__How to complete this task__.
Each entry needs to be reproduced exactly, with none left out.

__Data in this exercise__.
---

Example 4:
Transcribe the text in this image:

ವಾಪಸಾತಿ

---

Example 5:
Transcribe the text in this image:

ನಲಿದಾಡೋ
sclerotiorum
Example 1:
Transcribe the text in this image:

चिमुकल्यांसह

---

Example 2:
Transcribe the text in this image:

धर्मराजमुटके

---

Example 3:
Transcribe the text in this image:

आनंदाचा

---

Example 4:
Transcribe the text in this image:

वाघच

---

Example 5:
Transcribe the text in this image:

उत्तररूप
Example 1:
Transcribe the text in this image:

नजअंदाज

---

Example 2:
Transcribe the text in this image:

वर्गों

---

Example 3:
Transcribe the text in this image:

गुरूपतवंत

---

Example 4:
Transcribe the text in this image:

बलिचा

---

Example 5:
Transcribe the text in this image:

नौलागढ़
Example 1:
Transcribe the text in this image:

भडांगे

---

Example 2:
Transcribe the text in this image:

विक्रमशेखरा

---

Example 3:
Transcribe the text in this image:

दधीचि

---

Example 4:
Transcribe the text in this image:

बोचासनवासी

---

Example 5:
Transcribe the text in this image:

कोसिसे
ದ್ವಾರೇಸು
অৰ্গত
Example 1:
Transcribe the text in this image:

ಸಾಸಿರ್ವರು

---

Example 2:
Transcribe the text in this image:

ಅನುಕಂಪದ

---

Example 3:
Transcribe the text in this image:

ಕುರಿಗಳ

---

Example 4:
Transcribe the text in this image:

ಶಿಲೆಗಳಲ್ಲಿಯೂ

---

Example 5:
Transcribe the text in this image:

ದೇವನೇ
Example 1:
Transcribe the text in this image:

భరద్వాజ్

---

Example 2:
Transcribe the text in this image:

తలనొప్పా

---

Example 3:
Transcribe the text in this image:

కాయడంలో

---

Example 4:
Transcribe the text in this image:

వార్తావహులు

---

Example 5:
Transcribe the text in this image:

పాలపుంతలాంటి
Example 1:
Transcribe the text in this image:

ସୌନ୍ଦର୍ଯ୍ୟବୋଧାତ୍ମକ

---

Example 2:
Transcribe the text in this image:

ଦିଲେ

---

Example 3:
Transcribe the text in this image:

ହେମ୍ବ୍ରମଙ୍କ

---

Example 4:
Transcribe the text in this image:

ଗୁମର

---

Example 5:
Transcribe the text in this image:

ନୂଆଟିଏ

__Completed task__.
---

Example 4:
Transcribe the text in this image:

ವಾಪಸಾತಿ

---

Example 5:
Transcribe the text in this image:

ನಲಿದಾಡೋ
sclerotiorum
Example 1:
Transcribe the text in this image:

चिमुकल्यांसह

---

Example 2:
Transcribe the text in this image:

धर्मराजमुटके

---

Example 3:
Transcribe the text in this image:

आनंदाचा

---

Example 4:
Transcribe the text in this image:

वाघच

---

Example 5:
Transcribe the text in this image:

उत्तररूप
Example 1:
Transcribe the text in this image:

नजअंदाज

---

Example 2:
Transcribe the text in this image:

वर्गों

---

Example 3:
Transcribe the text in this image:

गुरूपतवंत

---

Example 4:
Transcribe the text in this image:

बलिचा

---

Example 5:
Transcribe the text in this image:

नौलागढ़
Example 1:
Transcribe the text in this image:

भडांगे

---

Example 2:
Transcribe the text in this image:

विक्रमशेखरा

---

Example 3:
Transcribe the text in this image:

दधीचि

---

Example 4:
Transcribe the text in this image:

बोचासनवासी

---

Example 5:
Transcribe the text in this image:

कोसिसे
ದ್ವಾರೇಸು
অৰ্গত
Example 1:
Transcribe the text in this image:

ಸಾಸಿರ್ವರು

---

Example 2:
Transcribe the text in this image:

ಅನುಕಂಪದ

---

Example 3:
Transcribe the text in this image:

ಕುರಿಗಳ

---

Example 4:
Transcribe the text in this image:

ಶಿಲೆಗಳಲ್ಲಿಯೂ

---

Example 5:
Transcribe the text in this image:

ದೇವನೇ
Example 1:
Transcribe the text in this image:

భరద్వాజ్

---

Example 2:
Transcribe the text in this image:

తలనొప్పా

---

Example 3:
Transcribe the text in this image:

కాయడంలో

---

Example 4:
Transcribe the text in this image:

వార్తావహులు

---

Example 5:
Transcribe the text in this image:

పాలపుంతలాంటి
Example 1:
Transcribe the text in this image:

ସୌନ୍ଦର୍ଯ୍ୟବୋଧାତ୍ମକ

---

Example 2:
Transcribe the text in this image:

ଦିଲେ

---

Example 3:
Transcribe the text in this image:

ହେମ୍ବ୍ରମଙ୍କ

---

Example 4:
Transcribe the text in this image:

ଗୁମର

---

Example 5:
Transcribe the text in this image:

ନୂଆଟିଏ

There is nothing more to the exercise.